I did a poc in which I read data from Kafka using spark streaming. But our organization is either using Apache Flink or Kafka consumer to read data from Apache kafka as a standard process. So I need to replace Kafka streaming with Kafka consumer or Apache Flink. In my application use case, I need to read data from kafka, filter json data and put fields in cassandra, so the recommendation is to use Kafka consumer rather than flink/other streamings as I don't really need to do any processing with Kafka json data. So I need your help to understand below questions:

  1. Using Kafka consumer, can I achieve same continuous data read as we do in case of spark streaming or flink?

  2. Is kafka consumer sufficient for me considering I need to read data from kafka, deserialize using avro scehma, filter fields and put in cassandra?

  3. Kafka consumer application can be created using kafka consumer API, right?

  4. Is there any down sides in my case if I just use Kafka consumer instead of Apache flink?


Solution 1:

Firstly, let's take a look at Flinks Kafka Connector, And Spark Streaming with Kafka, both of them use Kafka Consumer API(either simple API or high level API) inside to consume messages from Apache Kafka for their jobs.

So, regarding to your questions:

  1. Yes

  2. Yes.
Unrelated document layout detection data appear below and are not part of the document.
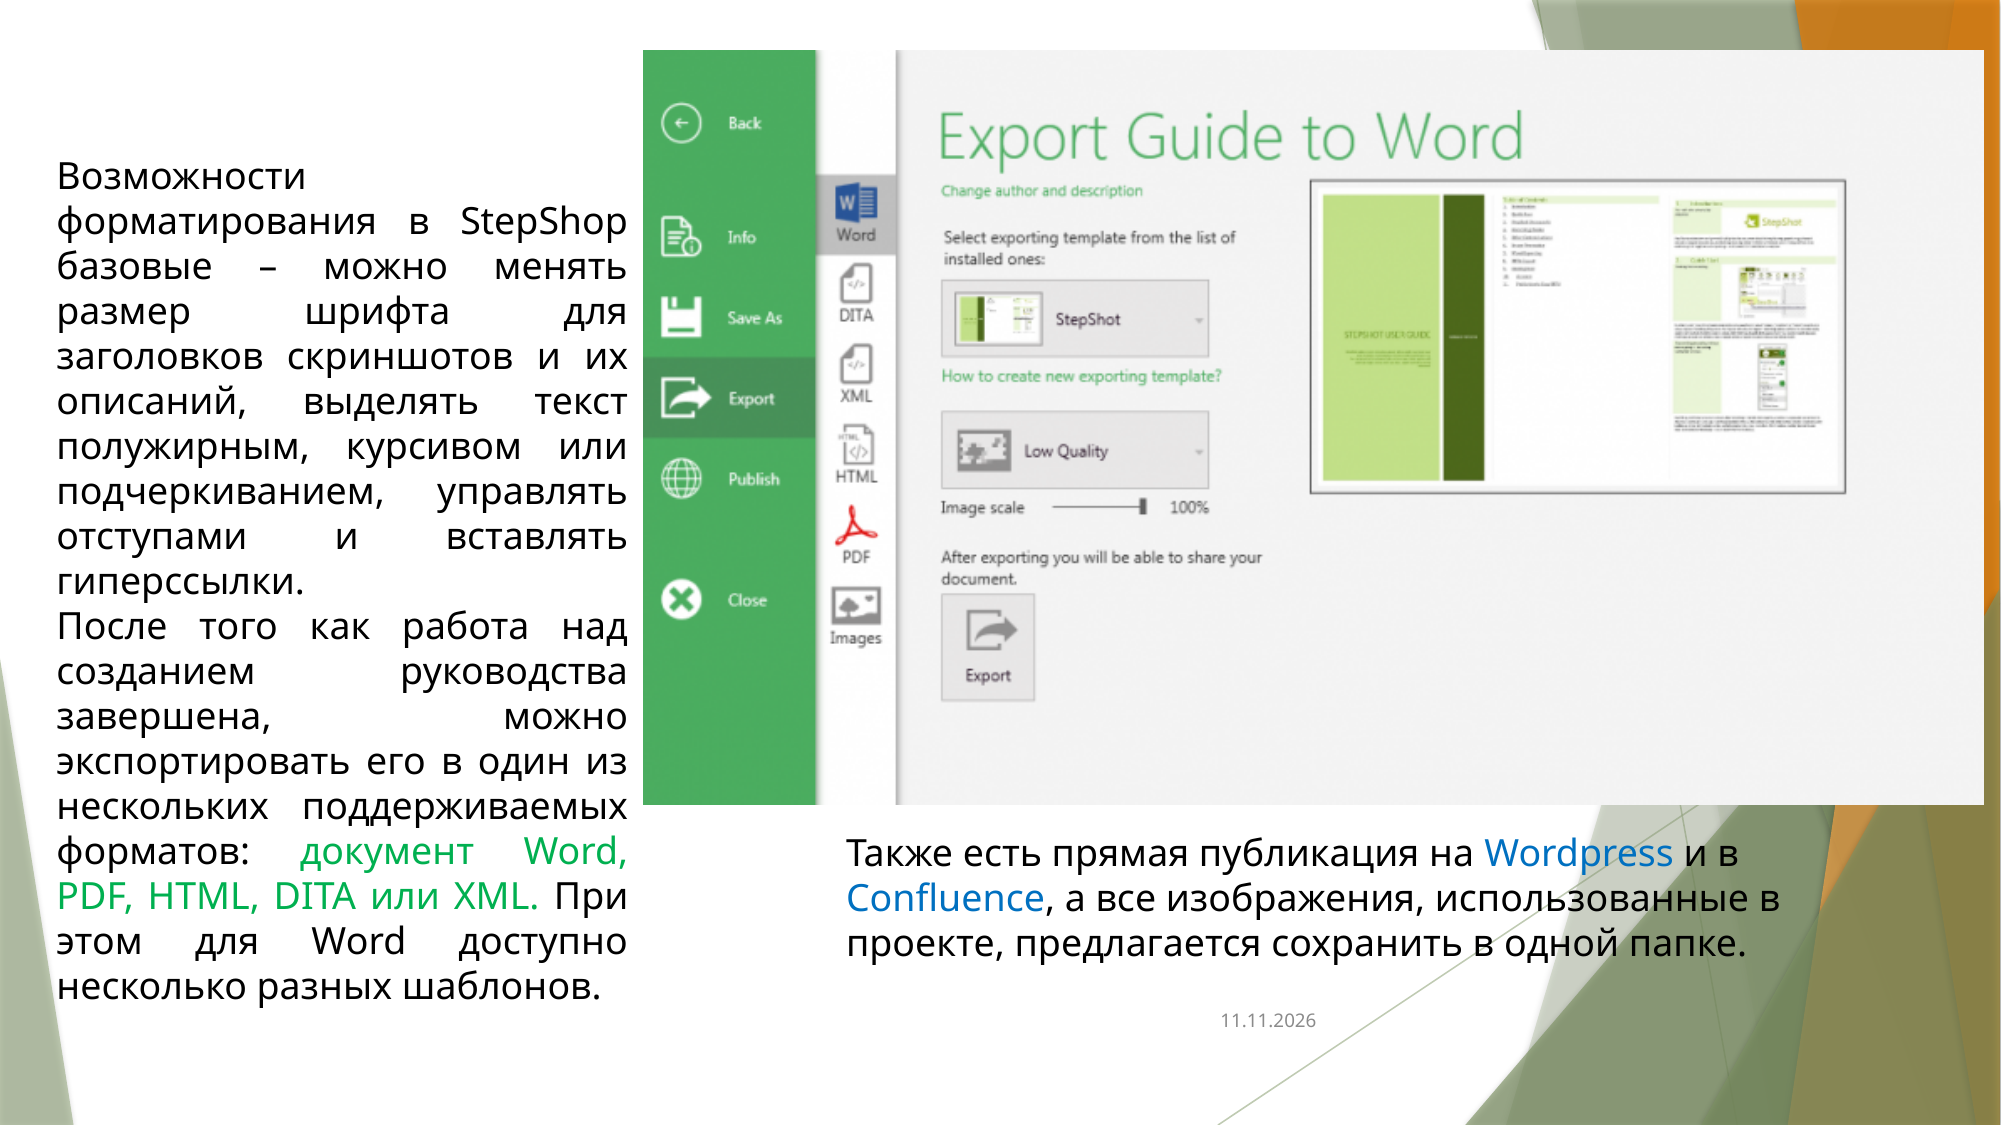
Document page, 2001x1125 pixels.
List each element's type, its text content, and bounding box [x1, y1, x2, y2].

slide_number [1181, 991, 1332, 1051]
text_box Также есть прямая публикация на Wordpress и в Confluence, а все изображения, использованные в проекте, предлагается сохранить в одной папке. [831, 821, 1832, 972]
text_box Возможности форматирования в StepShop базовые – можно менять размер шрифта для заголовков скриншотов и их описаний, выделять текст полужирным, курсивом или подчеркиванием, управлять отступами и вставлять гиперссылки. После того как работа над созданием руководства завершена, можно экспортировать его в один из нескольких поддерживаемых форматов: документ Word, PDF, HTML, DITA или XML. При этом для Word доступно несколько разных шаблонов. [41, 144, 644, 1014]
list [642, 49, 1985, 806]
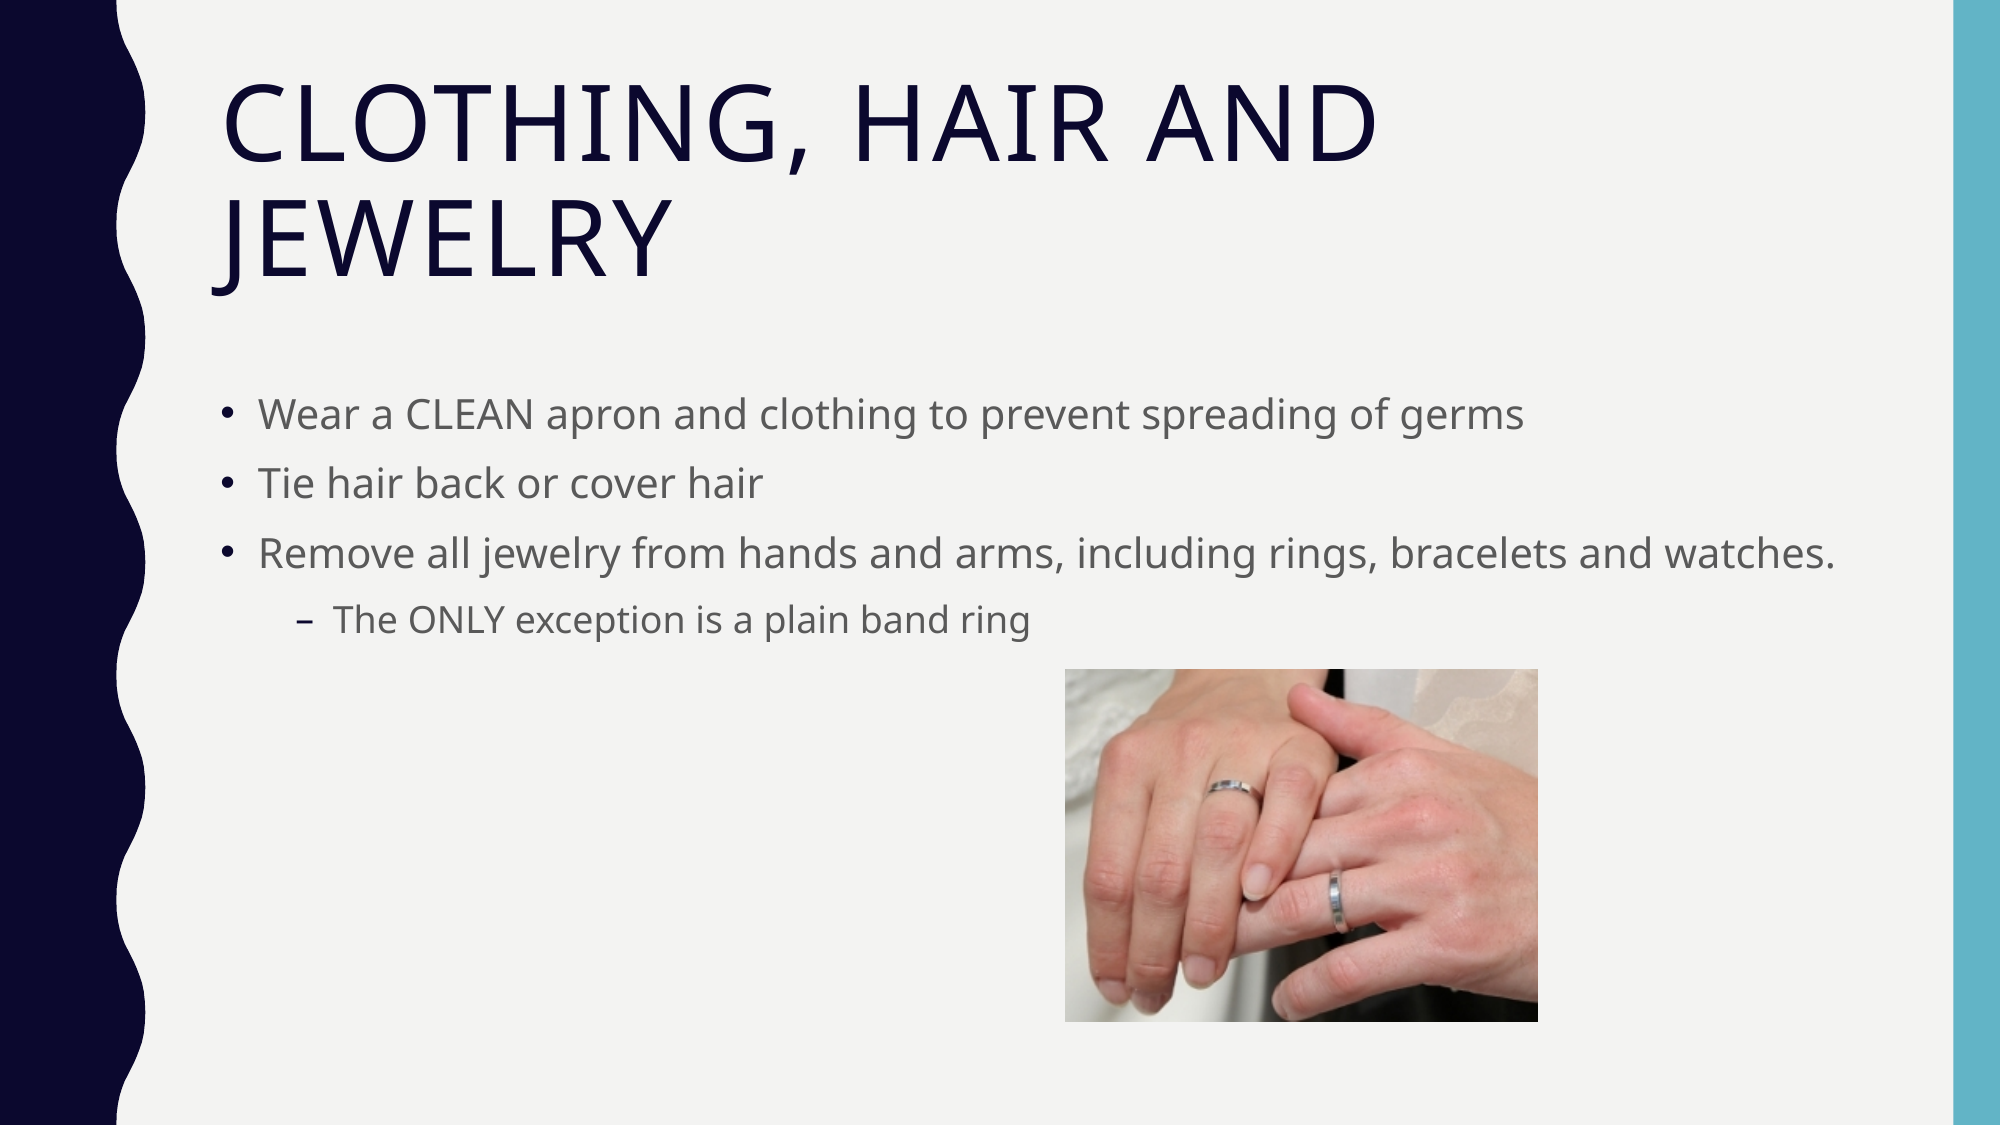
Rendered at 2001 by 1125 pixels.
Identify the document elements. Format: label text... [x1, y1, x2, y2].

picture [1065, 669, 1538, 1022]
list Wear a CLEAN apron and clothing to prevent spreading of germs Tie hair back or cover hair Remove all jewelry from hands and arms, including rings, bracelets and watches. The ONLY exception is a plain band ring [205, 375, 1875, 965]
title Clothing, Hair and Jewelry [205, 62, 1875, 308]
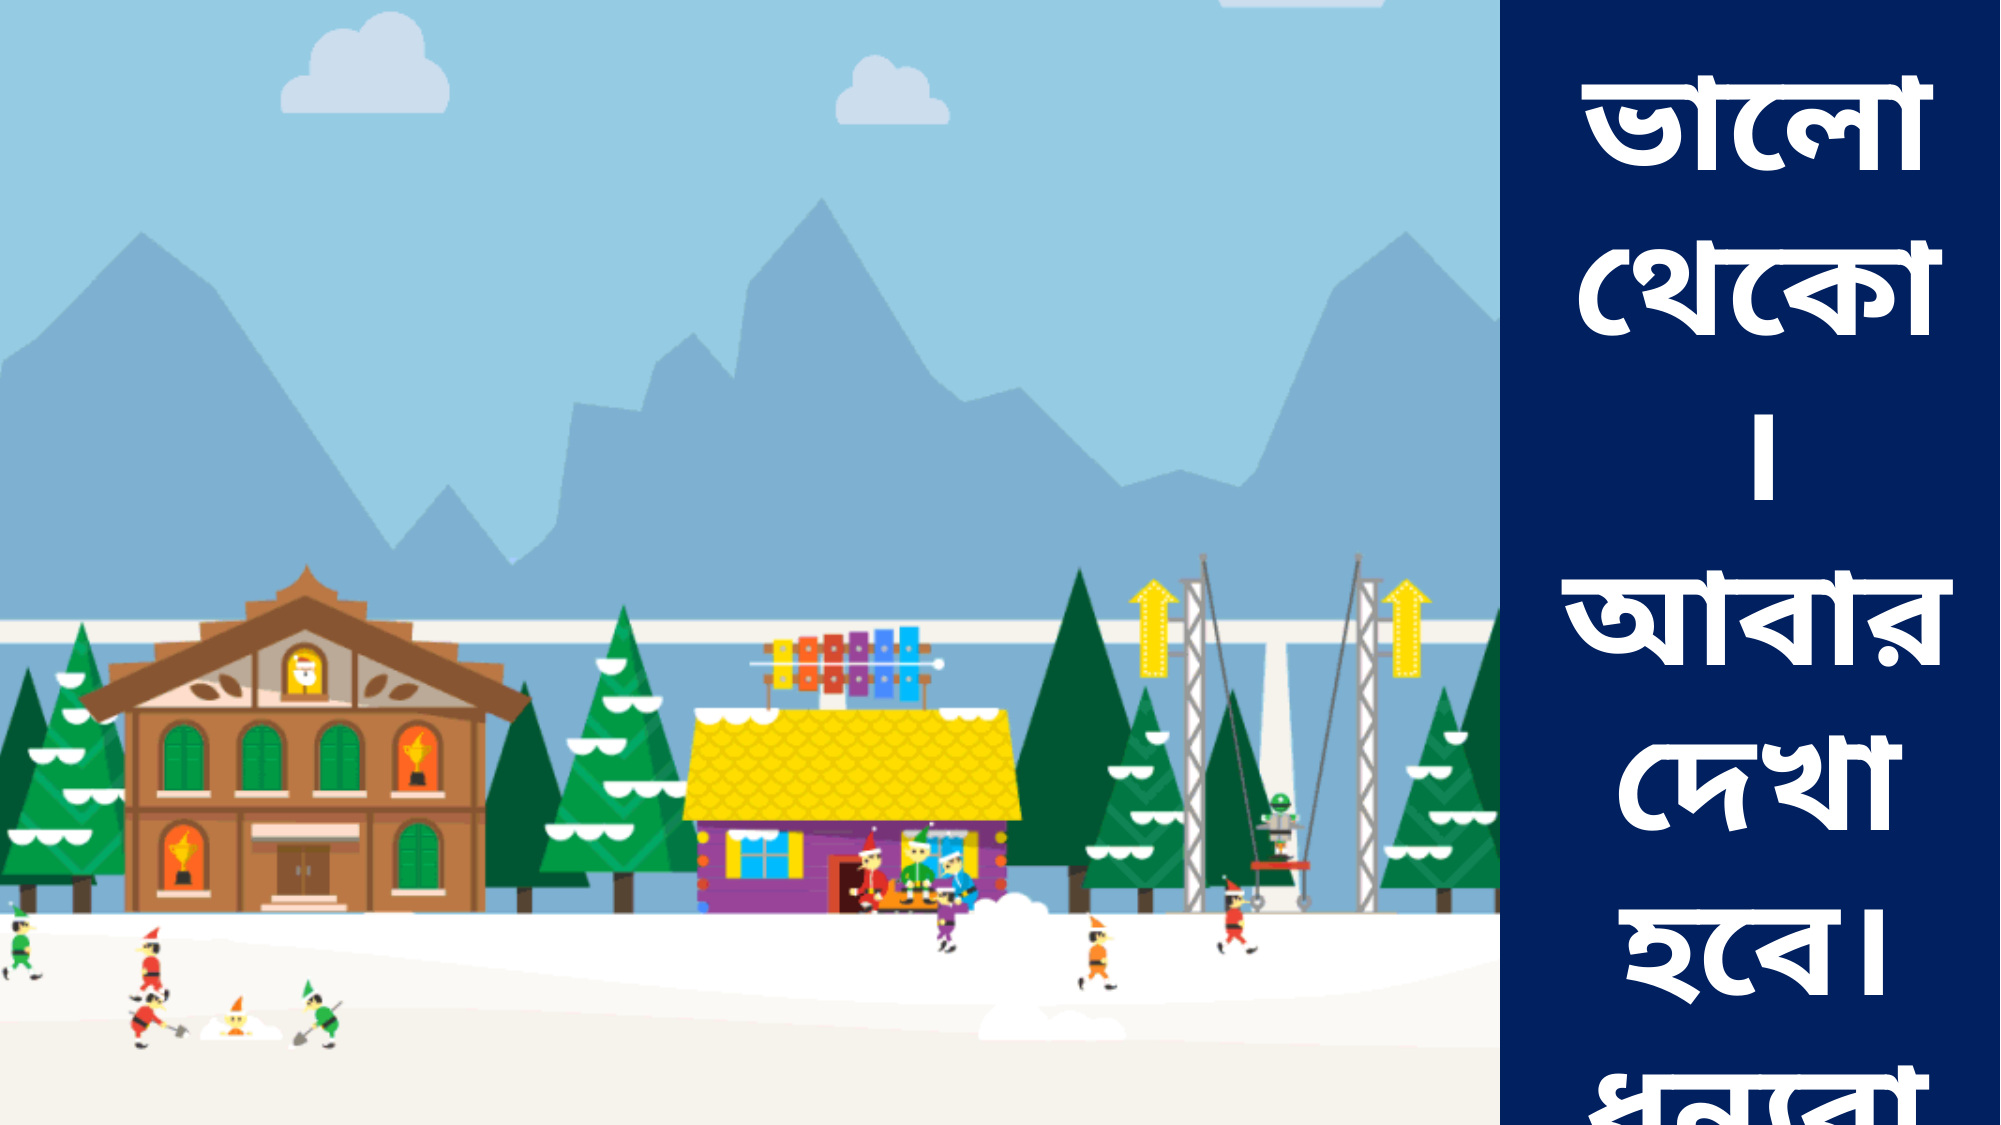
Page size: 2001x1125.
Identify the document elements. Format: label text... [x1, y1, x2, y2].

text_box ভালো থেকো। আবার দেখা হবে। ধন্যবাদ। [1543, 26, 1972, 1125]
picture [0, 0, 1500, 1125]
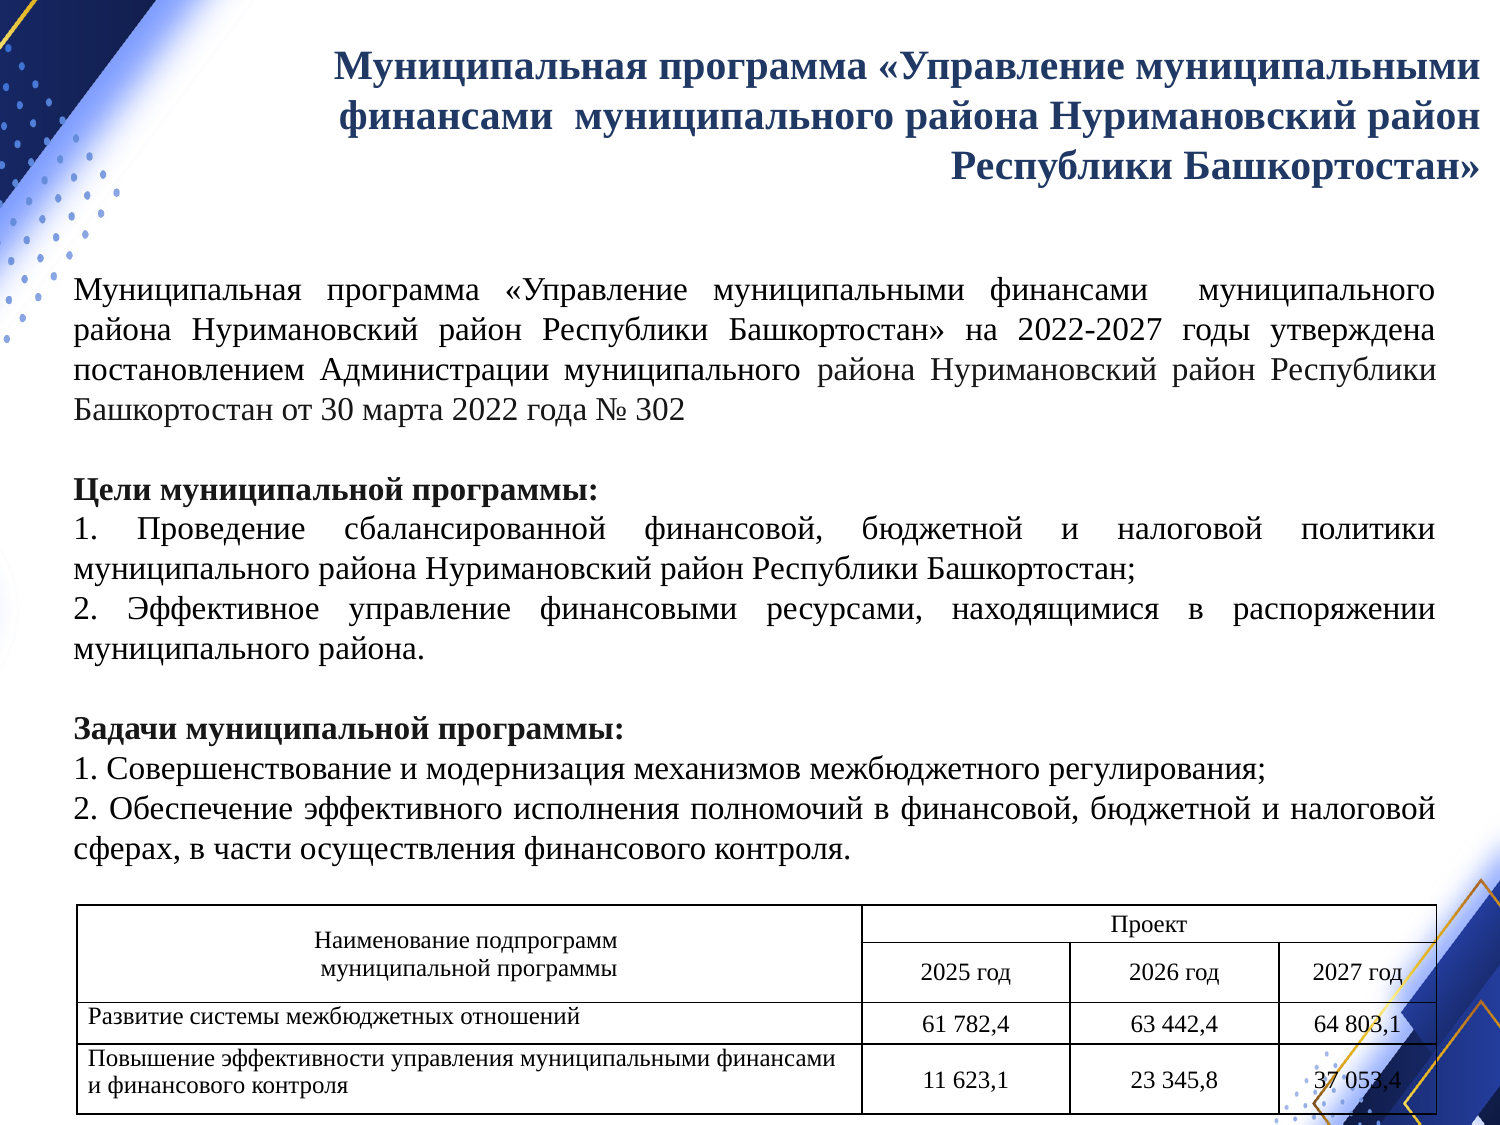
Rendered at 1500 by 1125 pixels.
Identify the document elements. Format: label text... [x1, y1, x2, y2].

However, if you use Spark, you can consider to use Spark Cassandra connector, which helps to save data into Cassandara efficiently

  3. Right

  4. As mentioned above, Flink also uses Kafka consumer for its job. Moreover, it is a distributed stream and batch data processing, it helps to process data efficiently after consuming from Kafka. In your cases, to save data into Cassandra, you can consider to use Flink Cassandra Connector rather than coding by yourselve.